Count the lines below that contain "positivity". Answer with the number alone.

Top of Recorded information

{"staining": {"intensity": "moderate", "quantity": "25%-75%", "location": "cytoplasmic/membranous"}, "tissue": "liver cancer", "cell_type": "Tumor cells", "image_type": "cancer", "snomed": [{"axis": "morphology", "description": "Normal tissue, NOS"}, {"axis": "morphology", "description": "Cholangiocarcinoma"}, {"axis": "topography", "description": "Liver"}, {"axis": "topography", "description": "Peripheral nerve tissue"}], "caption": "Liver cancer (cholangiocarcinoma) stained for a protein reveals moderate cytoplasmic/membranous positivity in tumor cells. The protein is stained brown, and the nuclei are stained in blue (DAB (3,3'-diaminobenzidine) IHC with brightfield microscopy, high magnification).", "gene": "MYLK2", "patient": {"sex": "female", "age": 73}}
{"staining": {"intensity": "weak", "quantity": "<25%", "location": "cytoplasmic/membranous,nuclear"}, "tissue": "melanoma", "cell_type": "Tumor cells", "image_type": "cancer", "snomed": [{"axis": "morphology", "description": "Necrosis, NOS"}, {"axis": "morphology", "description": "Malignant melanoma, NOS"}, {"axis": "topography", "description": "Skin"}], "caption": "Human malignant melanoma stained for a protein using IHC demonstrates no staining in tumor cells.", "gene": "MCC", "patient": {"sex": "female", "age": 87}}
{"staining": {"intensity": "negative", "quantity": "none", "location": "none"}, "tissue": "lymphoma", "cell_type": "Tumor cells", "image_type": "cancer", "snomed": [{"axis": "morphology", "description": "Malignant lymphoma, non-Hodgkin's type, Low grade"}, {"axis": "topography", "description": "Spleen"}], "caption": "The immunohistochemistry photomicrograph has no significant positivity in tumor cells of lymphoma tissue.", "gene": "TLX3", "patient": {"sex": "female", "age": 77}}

Bottom of Recorded information

_Solution below:_
2